Theresa May demande de renégocier l’accord. Une démarche qui permettrait d’éviter un divorce sec, mais porterait en germes des risques majeurs.
Dilemme. A moins de deux mois du Brexit, les Européens vont devoir préserver leur unité en tranchant une question capitale et presque existentielle. Alors que Theresa May leur demande de renégocier l’accord du Brexit, ils ont été nombreux à affirmer mercredi que cette option n’était pas envisageable. La réalité est plus complexe.
Briser un tabou
Les partisans d’un compromis ont des arguments. La perspective d’un Brexit sans accord constitue une puissante incitation à retourner à la table de négociation. Si l’Irlande martèle que le filet de sécurité (« backstop ») n’est pas renégociable, elle sait aussi que l’alternative à cette renégociation pourrait être un Brexit sans accord – et donc, probablement, une frontière dure entre le Nord et le Sud de l’île. Le porte-parole de la Commission européenne s’est récemment chargé de mettre les pieds dans le plat à ce sujet, brisant un tabou à Dublin.
Dans cette perspective, certains Européens reconnaissent, du bout des lèvres, qu’il pourrait être pertinent d’envisager un ajout à l’accord de retrait, juridiquement solide, qui esquisserait une porte de sortie. Quitte à transiger très légèrement par rapport aux principes du backstop tel qu’ils ont été définis jusqu’à présent. « Rien n’est totalement impossible », résume une source tandis qu’une autre assure qu’il n’est « pas interdit d’être créatifs ».
La confiance perdue
Mais cela va dépendre, d’abord, de ce que demande Theresa May. Clause de sortie du backstop ? Date butoir pour ce dernier ? « Nous avons besoin de clarté sur ses intentions », résume un diplomate.

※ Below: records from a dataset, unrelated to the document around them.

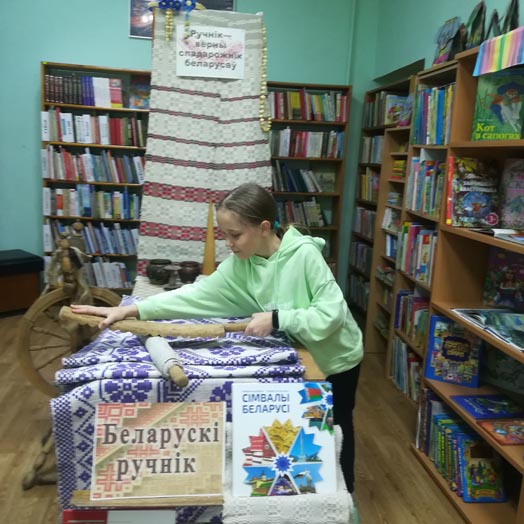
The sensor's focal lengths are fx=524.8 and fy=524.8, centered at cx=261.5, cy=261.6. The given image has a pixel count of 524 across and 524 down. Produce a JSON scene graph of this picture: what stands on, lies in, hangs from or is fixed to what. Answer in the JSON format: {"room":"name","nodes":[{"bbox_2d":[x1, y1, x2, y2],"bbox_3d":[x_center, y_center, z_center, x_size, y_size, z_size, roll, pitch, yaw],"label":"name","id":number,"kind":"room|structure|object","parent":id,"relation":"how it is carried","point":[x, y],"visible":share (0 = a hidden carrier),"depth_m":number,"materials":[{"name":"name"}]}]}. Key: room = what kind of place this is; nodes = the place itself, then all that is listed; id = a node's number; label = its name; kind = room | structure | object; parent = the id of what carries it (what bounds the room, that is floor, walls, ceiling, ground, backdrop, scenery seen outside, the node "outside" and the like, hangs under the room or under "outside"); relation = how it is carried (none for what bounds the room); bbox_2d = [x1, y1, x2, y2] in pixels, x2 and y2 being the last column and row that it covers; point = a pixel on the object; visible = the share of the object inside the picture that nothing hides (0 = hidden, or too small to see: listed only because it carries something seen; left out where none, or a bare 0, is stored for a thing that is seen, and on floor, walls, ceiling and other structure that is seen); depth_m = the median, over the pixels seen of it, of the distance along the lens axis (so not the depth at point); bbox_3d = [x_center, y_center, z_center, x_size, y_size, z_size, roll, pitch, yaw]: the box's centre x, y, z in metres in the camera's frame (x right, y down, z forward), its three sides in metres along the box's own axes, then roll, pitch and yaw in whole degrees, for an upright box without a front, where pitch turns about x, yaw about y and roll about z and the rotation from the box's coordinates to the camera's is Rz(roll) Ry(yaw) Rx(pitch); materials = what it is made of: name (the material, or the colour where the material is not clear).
{"room":"library","nodes":[
{"label":"library","id":0,"kind":"room"},
{"bbox_2d":[0,0,377,290],"bbox_3d":[-1.209,-1.401,4.855,4.652,3.600,0.190,1,12,-7],"label":"back wall","id":1,"kind":"structure","parent":0,"point":[74,53],"depth_m":4.73,"materials":[{"name":"teal paint"}]},
{"bbox_2d":[129,0,233,38],"bbox_3d":[-0.697,-2.251,4.646,0.870,0.555,0.030,1,12,-7],"label":"picture","id":2,"kind":"object","parent":1,"relation":"attached to","point":[132,3],"visible":0.26,"depth_m":4.62},
{"bbox_2d":[138,5,270,276],"bbox_3d":[-0.294,-0.455,2.821,0.727,1.691,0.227,1,12,-7],"label":"woven cloth","id":3,"kind":"object","parent":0,"point":[256,100],"visible":0.74,"depth_m":2.75,"materials":[{"name":"white fabric"}]},
{"bbox_2d":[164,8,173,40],"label":"bead garland","id":4,"kind":"object","parent":3,"relation":"hanging from","point":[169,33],"visible":0.96,"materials":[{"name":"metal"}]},
{"bbox_2d":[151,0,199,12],"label":"blue flowers","id":5,"kind":"object","parent":3,"relation":"attached to","point":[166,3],"visible":0.95,"depth_m":2.74,"materials":[{"name":"blue"}]},
{"bbox_2d":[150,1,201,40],"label":"flower garland","id":6,"kind":"object","parent":3,"relation":"attached to","point":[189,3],"visible":0.97,"depth_m":2.73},
{"bbox_2d":[176,25,244,78],"bbox_3d":[-0.265,-1.066,2.679,0.321,0.234,0.018,1,12,-7],"label":"paper sign","id":7,"kind":"object","parent":3,"relation":"attached to","point":[191,60],"visible":1,"depth_m":2.67,"materials":[{"name":"white paper"}]},
{"bbox_2d":[258,18,270,133],"bbox_3d":[0.015,-0.998,2.861,0.067,0.564,0.073,1,12,-7],"label":"bead garland","id":8,"kind":"object","parent":3,"relation":"hanging from","point":[261,119],"visible":0.91,"depth_m":2.85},
{"bbox_2d":[0,309,471,523],"bbox_3d":[-0.772,1.068,2.057,4.932,0.104,6.345,1,12,-7],"label":"floor","id":9,"kind":"structure","parent":0,"point":[384,477],"depth_m":2.64,"materials":[{"name":"brown wood"}]},
{"bbox_2d":[0,250,44,314],"bbox_3d":[-2.325,0.186,4.516,0.496,0.484,0.712,13,16,42],"label":"black bench","id":10,"kind":"object","parent":9,"relation":"on","point":[4,288],"visible":0.96,"depth_m":4.46,"materials":[{"name":"brown wood"}]},
{"bbox_2d":[16,222,117,488],"bbox_3d":[-0.802,0.402,2.305,0.438,1.045,0.697,1,12,-7],"label":"spinning wheel","id":11,"kind":"object","parent":9,"relation":"on","point":[110,296],"visible":0.68,"depth_m":2.21,"materials":[{"name":"brown wood"}]},
{"bbox_2d":[41,64,150,293],"bbox_3d":[-1.370,-0.633,4.799,1.113,2.073,0.330,1,12,-7],"label":"left bookshelf","id":12,"kind":"object","parent":9,"relation":"on","point":[63,105],"visible":0.31,"depth_m":4.67,"materials":[{"name":"brown wood"}]},
{"bbox_2d":[43,73,124,106],"bbox_3d":[-1.555,-1.499,4.629,0.689,0.251,0.211,1,12,-7],"label":"book row","id":13,"kind":"object","parent":12,"relation":"in","point":[61,100],"visible":0.8,"depth_m":4.55,"materials":[{"name":"paper"}]},
{"bbox_2d":[47,219,137,254],"bbox_3d":[-1.505,-0.229,4.804,0.833,0.293,0.232,1,12,-7],"label":"book row","id":14,"kind":"object","parent":12,"relation":"in","point":[112,250],"visible":0.64,"depth_m":4.72,"materials":[{"name":"blue"}]},
{"bbox_2d":[46,184,139,219],"bbox_3d":[-1.506,-0.559,4.801,0.847,0.275,0.226,1,12,-7],"label":"book row","id":15,"kind":"object","parent":12,"relation":"in","point":[59,206],"visible":0.88,"depth_m":4.72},
{"bbox_2d":[43,147,144,183],"bbox_3d":[-1.478,-0.876,4.738,0.928,0.286,0.221,1,12,-7],"label":"book row","id":16,"kind":"object","parent":12,"relation":"in","point":[101,179],"visible":0.88,"depth_m":4.66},
{"bbox_2d":[43,111,145,145],"bbox_3d":[-1.461,-1.203,4.666,0.884,0.293,0.223,1,12,-7],"label":"book row","id":17,"kind":"object","parent":12,"relation":"in","point":[101,141],"visible":0.84,"depth_m":4.59,"materials":[{"name":"paper"}]},
{"bbox_2d":[85,258,132,288],"bbox_3d":[-1.541,0.096,4.837,0.729,0.278,0.258,1,12,-7],"label":"book row","id":18,"kind":"object","parent":12,"relation":"in","point":[115,273],"visible":0.54,"depth_m":4.76,"materials":[{"name":"paper"}]},
{"bbox_2d":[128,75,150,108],"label":"book","id":19,"kind":"object","parent":12,"relation":"in","point":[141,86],"visible":0.72,"depth_m":4.68,"materials":[{"name":"paper"}]},
{"bbox_2d":[54,296,344,523],"bbox_3d":[-0.226,0.633,1.887,0.768,0.811,1.296,1,12,-7],"label":"table","id":20,"kind":"object","parent":9,"relation":"on","point":[310,362],"visible":0.39,"depth_m":1.39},
{"bbox_2d":[62,508,174,523],"bbox_3d":[-0.318,0.658,1.174,0.253,0.219,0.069,1,12,-7],"label":"book","id":21,"kind":"object","parent":20,"relation":"on","point":[71,522],"visible":0.98,"depth_m":1.16,"materials":[{"name":"paper"}]},
{"bbox_2d":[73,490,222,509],"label":"wooden board","id":22,"kind":"object","parent":20,"relation":"attached to","point":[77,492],"visible":0.59,"depth_m":1.17,"materials":[{"name":"brown wood"}]},
{"bbox_2d":[91,399,226,500],"bbox_3d":[-0.239,0.437,1.242,0.328,0.195,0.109,1,12,-7],"label":"sign","id":23,"kind":"object","parent":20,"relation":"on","point":[155,424],"visible":0.99,"depth_m":1.22,"materials":[{"name":"beige paper"}]},
{"bbox_2d":[146,258,171,283],"bbox_3d":[-0.517,0.049,2.645,0.137,0.112,0.140,1,12,-7],"label":"clay pot","id":24,"kind":"object","parent":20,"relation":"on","point":[152,270],"visible":0.98,"depth_m":2.59,"materials":[{"name":"ceramic"}]},
{"bbox_2d":[163,263,183,288],"bbox_3d":[-0.420,0.072,2.496,0.108,0.109,0.108,1,12,-7],"label":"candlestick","id":25,"kind":"object","parent":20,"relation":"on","point":[170,268],"visible":0.99,"depth_m":2.48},
{"bbox_2d":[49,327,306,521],"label":"patterned cloth","id":26,"kind":"object","parent":20,"relation":"on","point":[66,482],"visible":0.39,"depth_m":1.45,"materials":[{"name":"fabric"}]},
{"bbox_2d":[138,334,188,387],"bbox_3d":[-0.310,0.247,1.531,0.074,0.069,0.493,-3,13,-25],"label":"roll","id":27,"kind":"object","parent":26,"relation":"on","point":[166,344],"visible":0.85,"depth_m":1.40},
{"bbox_2d":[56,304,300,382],"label":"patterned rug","id":28,"kind":"object","parent":20,"relation":"on","point":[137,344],"visible":0.69,"depth_m":1.55,"materials":[{"name":"fabric"}]},
{"bbox_2d":[178,260,200,283],"bbox_3d":[-0.368,0.057,2.683,0.127,0.101,0.129,1,12,-7],"label":"clay pot","id":29,"kind":"object","parent":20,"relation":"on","point":[189,278],"visible":0.98,"depth_m":2.64,"materials":[{"name":"brown ceramic"}]},
{"bbox_2d":[202,200,216,275],"bbox_3d":[-0.270,-0.112,2.703,0.084,0.405,0.093,1,12,-7],"label":"cone","id":30,"kind":"object","parent":20,"relation":"on","point":[211,262],"visible":0.92,"depth_m":2.69,"materials":[{"name":"brown wood"}]},
{"bbox_2d":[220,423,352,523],"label":"cloth","id":31,"kind":"object","parent":20,"relation":"on","point":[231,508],"visible":0.44,"depth_m":1.12,"materials":[{"name":"fabric"}]},
{"bbox_2d":[230,381,335,496],"bbox_3d":[0.049,0.423,1.259,0.243,0.228,0.155,1,12,-7],"label":"book","id":32,"kind":"object","parent":31,"relation":"on","point":[286,415],"visible":0.98,"depth_m":1.24,"materials":[{"name":"paper"}]},
{"bbox_2d":[72,185,363,499],"bbox_3d":[-0.121,0.388,1.944,0.855,1.319,0.563,1,12,-7],"label":"girl","id":33,"kind":"object","parent":9,"relation":"on","point":[263,291],"visible":0.78,"depth_m":1.86},
{"bbox_2d":[61,306,250,337],"bbox_3d":[-0.292,0.200,1.644,0.699,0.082,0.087,1,12,-7],"label":"wooden stick","id":34,"kind":"object","parent":33,"relation":"in","point":[171,334],"visible":0.92,"depth_m":1.62,"materials":[{"name":"brown wood"}]},
{"bbox_2d":[267,81,351,285],"bbox_3d":[0.203,-0.573,4.963,1.041,2.069,0.314,1,12,-7],"label":"bookcase","id":35,"kind":"object","parent":9,"relation":"on","point":[307,123],"visible":0.31,"depth_m":4.91,"materials":[{"name":"brown wood"}]},
{"bbox_2d":[277,198,327,227],"bbox_3d":[0.301,-0.475,4.998,0.646,0.261,0.216,1,12,-7],"label":"book row","id":36,"kind":"object","parent":35,"relation":"in","point":[313,217],"visible":0.6,"depth_m":4.94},
{"bbox_2d":[272,163,334,192],"bbox_3d":[0.324,-0.799,4.949,0.636,0.270,0.215,1,12,-7],"label":"book row","id":37,"kind":"object","parent":35,"relation":"in","point":[287,187],"visible":0.79,"depth_m":4.89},
{"bbox_2d":[270,129,343,157],"bbox_3d":[0.385,-1.102,4.898,0.734,0.255,0.210,1,12,-7],"label":"book row","id":38,"kind":"object","parent":35,"relation":"in","point":[311,155],"visible":0.75,"depth_m":4.83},
{"bbox_2d":[268,88,347,122],"bbox_3d":[0.378,-1.424,4.803,0.781,0.275,0.218,1,12,-7],"label":"book row","id":39,"kind":"object","parent":35,"relation":"in","point":[329,113],"visible":0.66,"depth_m":4.74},
{"bbox_2d":[345,70,418,355],"bbox_3d":[1.081,-0.399,4.365,0.306,2.046,1.027,1,12,-7],"label":"bookcase","id":40,"kind":"object","parent":9,"relation":"on","point":[397,85],"visible":0.27,"depth_m":4.55,"materials":[{"name":"brown wood"}]},
{"bbox_2d":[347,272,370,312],"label":"book row","id":41,"kind":"object","parent":40,"relation":"in","point":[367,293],"visible":0.43,"depth_m":4.79,"materials":[{"name":"paper"}]},
{"bbox_2d":[348,240,373,276],"bbox_3d":[0.985,0.000,4.722,0.196,0.257,0.693,1,12,-7],"label":"book row","id":42,"kind":"object","parent":40,"relation":"in","point":[367,263],"visible":0.45,"depth_m":4.78,"materials":[{"name":"paper"}]},
{"bbox_2d":[352,206,376,240],"bbox_3d":[1.002,-0.342,4.657,0.196,0.244,0.702,1,12,-7],"label":"book row","id":43,"kind":"object","parent":40,"relation":"in","point":[366,232],"visible":0.5,"depth_m":4.73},
{"bbox_2d":[357,167,381,202],"bbox_3d":[1.027,-0.671,4.585,0.206,0.274,0.597,1,12,-7],"label":"book row","id":44,"kind":"object","parent":40,"relation":"in","point":[366,175],"visible":0.47,"depth_m":4.62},
{"bbox_2d":[359,134,384,163],"bbox_3d":[1.051,-0.960,4.494,0.211,0.234,0.696,1,12,-7],"label":"book row","id":45,"kind":"object","parent":40,"relation":"in","point":[378,157],"visible":0.41,"depth_m":4.56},
{"bbox_2d":[365,89,410,126],"bbox_3d":[1.084,-1.267,4.396,0.223,0.263,0.742,1,12,-7],"label":"book row","id":46,"kind":"object","parent":40,"relation":"in","point":[393,119],"visible":0.5,"depth_m":4.27,"materials":[{"name":"paper"}]},
{"bbox_2d":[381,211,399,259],"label":"book row","id":47,"kind":"object","parent":40,"relation":"in","point":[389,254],"visible":0.45,"depth_m":3.85,"materials":[{"name":"paper"}]},
{"bbox_2d":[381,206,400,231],"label":"book row","id":48,"kind":"object","parent":40,"relation":"in","point":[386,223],"visible":0.63,"depth_m":3.80,"materials":[{"name":"white paper"}]},
{"bbox_2d":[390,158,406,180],"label":"books","id":49,"kind":"object","parent":40,"relation":"in","point":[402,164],"visible":0.47,"depth_m":3.59,"materials":[{"name":"paper"}]},
{"bbox_2d":[386,60,458,400],"bbox_3d":[1.068,-0.043,3.012,0.324,1.896,0.668,1,12,-7],"label":"right bookshelf","id":50,"kind":"object","parent":9,"relation":"on","point":[443,72],"visible":0.21,"depth_m":3.17,"materials":[{"name":"brown wood"}]},
{"bbox_2d":[389,335,422,401],"bbox_3d":[0.974,0.668,3.174,0.216,0.271,0.576,1,12,-7],"label":"book row","id":51,"kind":"object","parent":50,"relation":"in","point":[399,377],"visible":0.4,"depth_m":3.22,"materials":[{"name":"paper"}]},
{"bbox_2d":[394,290,428,348],"bbox_3d":[0.998,0.360,3.122,0.219,0.249,0.589,1,12,-7],"label":"book row","id":52,"kind":"object","parent":50,"relation":"in","point":[421,335],"visible":0.4,"depth_m":3.18,"materials":[{"name":"paper"}]},
{"bbox_2d":[397,222,436,284],"bbox_3d":[1.003,-0.049,3.024,0.230,0.301,0.620,1,12,-7],"label":"book row","id":53,"kind":"object","parent":50,"relation":"in","point":[424,259],"visible":0.41,"depth_m":3.07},
{"bbox_2d":[405,157,444,217],"bbox_3d":[1.015,-0.414,2.901,0.231,0.303,0.541,1,12,-7],"label":"book row","id":54,"kind":"object","parent":50,"relation":"in","point":[429,208],"visible":0.42,"depth_m":2.93,"materials":[{"name":"paper"}]},
{"bbox_2d":[411,82,454,145],"bbox_3d":[1.014,-0.782,2.802,0.244,0.311,0.527,1,12,-7],"label":"book row","id":55,"kind":"object","parent":50,"relation":"in","point":[438,135],"visible":0.37,"depth_m":2.81,"materials":[{"name":"paper"}]},
{"bbox_2d":[433,16,462,64],"bbox_3d":[1.032,-1.191,2.893,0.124,0.287,0.267,1,12,-7],"label":"book","id":56,"kind":"object","parent":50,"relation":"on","point":[443,46],"visible":0.79,"depth_m":2.85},
{"bbox_2d":[412,41,523,521],"bbox_3d":[1.061,0.173,1.968,0.378,1.865,1.155,1,12,-7],"label":"right bookshelf","id":57,"kind":"object","parent":9,"relation":"on","point":[509,142],"visible":0.61,"depth_m":2.34,"materials":[{"name":"brown wood"}]},
{"bbox_2d":[424,314,481,387],"bbox_3d":[0.893,0.408,2.429,0.241,0.299,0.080,8,13,24],"label":"book","id":58,"kind":"object","parent":57,"relation":"in","point":[460,353],"visible":0.95,"depth_m":2.41,"materials":[{"name":"blue paper"}]},
{"bbox_2d":[416,389,506,500],"bbox_3d":[0.923,0.833,2.341,0.240,0.274,0.620,1,12,-7],"label":"book row","id":59,"kind":"object","parent":57,"relation":"in","point":[464,429],"visible":0.61,"depth_m":2.30,"materials":[{"name":"paper"}]},
{"bbox_2d":[445,155,499,227],"bbox_3d":[0.926,-0.304,2.290,0.239,0.296,0.137,1,12,-7],"label":"book","id":60,"kind":"object","parent":57,"relation":"in","point":[469,202],"visible":0.96,"depth_m":2.27,"materials":[{"name":"paper"}]},
{"bbox_2d":[463,0,486,50],"bbox_3d":[1.064,-1.139,2.625,0.116,0.305,0.232,1,12,-7],"label":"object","id":61,"kind":"object","parent":57,"relation":"on","point":[473,31],"visible":0.76,"depth_m":2.58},
{"bbox_2d":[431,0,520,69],"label":"decoration","id":62,"kind":"object","parent":57,"relation":"on","point":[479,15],"visible":0.68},
{"bbox_2d":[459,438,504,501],"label":"book","id":63,"kind":"object","parent":57,"relation":"in","point":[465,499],"visible":0.91,"depth_m":2.16,"materials":[{"name":"paper"}]},
{"bbox_2d":[451,308,523,350],"bbox_3d":[0.984,0.247,2.045,0.283,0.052,0.433,1,12,-7],"label":"open book","id":64,"kind":"object","parent":57,"relation":"in","point":[517,321],"visible":0.97,"depth_m":2.07,"materials":[{"name":"paper"}]},
{"bbox_2d":[451,394,523,420],"bbox_3d":[0.957,0.599,2.194,0.254,0.019,0.190,1,12,-7],"label":"book","id":65,"kind":"object","parent":57,"relation":"in","point":[470,410],"visible":0.99,"depth_m":2.17,"materials":[{"name":"blue paper"}]},
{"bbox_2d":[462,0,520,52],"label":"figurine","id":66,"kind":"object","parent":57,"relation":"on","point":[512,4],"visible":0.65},
{"bbox_2d":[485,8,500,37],"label":"figurine","id":67,"kind":"object","parent":57,"relation":"on","point":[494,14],"visible":0.55,"depth_m":2.48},
{"bbox_2d":[471,68,523,141],"bbox_3d":[1.005,-0.634,2.141,0.182,0.296,0.168,1,12,-7],"label":"book","id":68,"kind":"object","parent":57,"relation":"in","point":[495,122],"visible":0.93,"depth_m":2.13,"materials":[{"name":"green paper"}]},
{"bbox_2d":[473,228,523,244],"bbox_3d":[0.992,-0.105,2.002,0.253,0.034,0.309,1,12,-7],"label":"book","id":69,"kind":"object","parent":57,"relation":"in","point":[499,231],"visible":0.96,"depth_m":2.00,"materials":[{"name":"paper"}]},
{"bbox_2d":[473,26,523,76],"bbox_3d":[1.071,-0.777,1.940,0.375,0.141,0.475,1,12,-7],"label":"striped cloth","id":70,"kind":"object","parent":57,"relation":"on","point":[507,48],"visible":0.99,"depth_m":1.98,"materials":[{"name":"fabric"}]},
{"bbox_2d":[477,418,523,445],"bbox_3d":[0.956,0.643,1.993,0.226,0.022,0.163,1,12,-7],"label":"book","id":71,"kind":"object","parent":57,"relation":"in","point":[498,432],"visible":0.99,"depth_m":1.98,"materials":[{"name":"red paper"}]},
{"bbox_2d":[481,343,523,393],"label":"book","id":72,"kind":"object","parent":57,"relation":"in","point":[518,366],"visible":0.77,"depth_m":2.28,"materials":[{"name":"paper"}]},
{"bbox_2d":[482,244,523,309],"bbox_3d":[1.088,0.070,2.238,0.245,0.266,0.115,11,15,37],"label":"book","id":73,"kind":"object","parent":57,"relation":"in","point":[507,286],"visible":0.99,"depth_m":2.24,"materials":[{"name":"paper"}]},
{"bbox_2d":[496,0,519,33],"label":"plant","id":74,"kind":"object","parent":57,"relation":"on","point":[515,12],"visible":0.63,"depth_m":2.40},
{"bbox_2d":[498,158,523,230],"bbox_3d":[1.106,-0.267,2.163,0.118,0.288,0.240,-7,15,-40],"label":"book","id":75,"kind":"object","parent":57,"relation":"in","point":[513,185],"visible":0.99,"depth_m":2.18,"materials":[{"name":"paper"}]},
{"bbox_2d":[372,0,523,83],"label":"right wall","id":76,"kind":"structure","parent":0,"point":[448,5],"depth_m":3.99,"materials":[{"name":"teal paint"}]}
]}

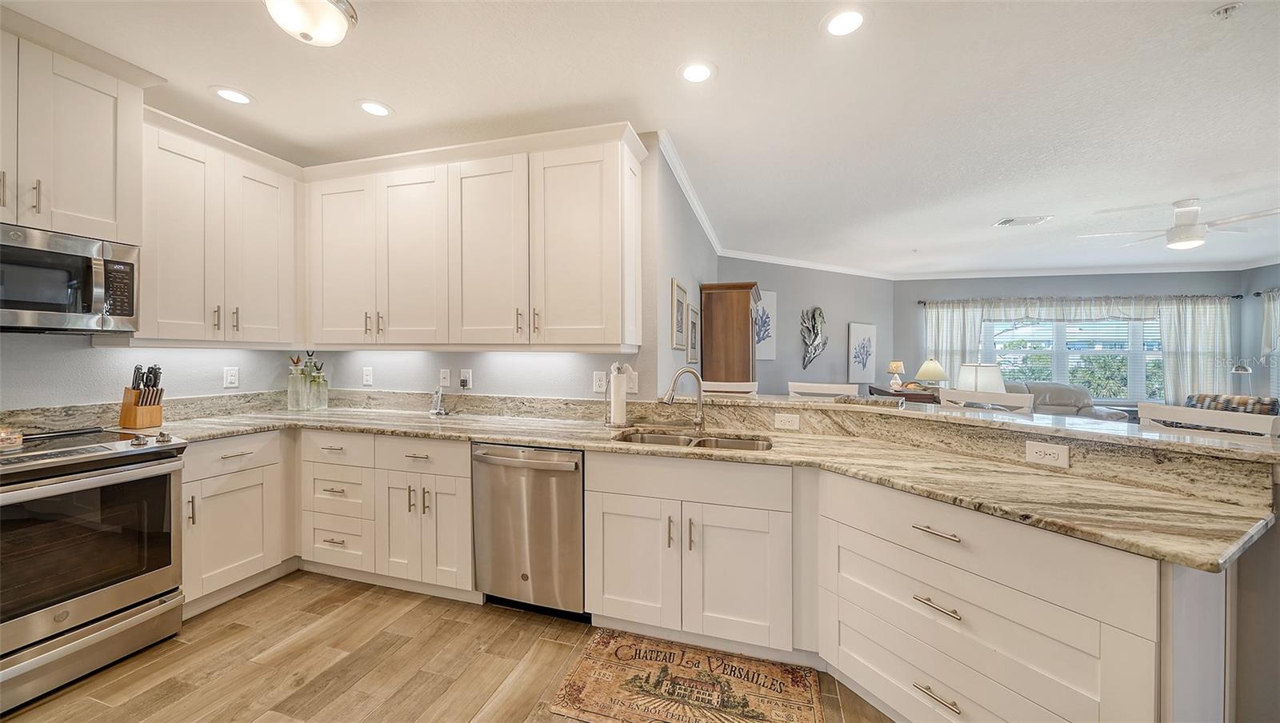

Ce dernier ajoute que la Première ministre britannique, en s’asseyant sur l’accord qu’elle avait elle-même signé avec les Européens, a sapé les conditions de la confiance. Comment croire que, cette fois , elle a enfin un plan solide ? Comment croire qu’elle dispose d’une majorité solide pour faire approuver à Londres la solution qui serait éventuellement négociée (l’amendement Brady a été voté de justesse) ? D’après nos informations, Michel Barnier a fait part, sur ce point, de ses doutes aux commissaires européens, mercredi lors de leur réunion à huis clos.
Sans une stratégie limpide de Theresa May et sans signaux de la part des « Brexiters » qu’ils seront prêts à approuver un accord légèrement amendé, les Européens seront donc, en réalité, rétifs à toute concession substantielle : elle risquerait tout simplement de « cranter » un recul européen.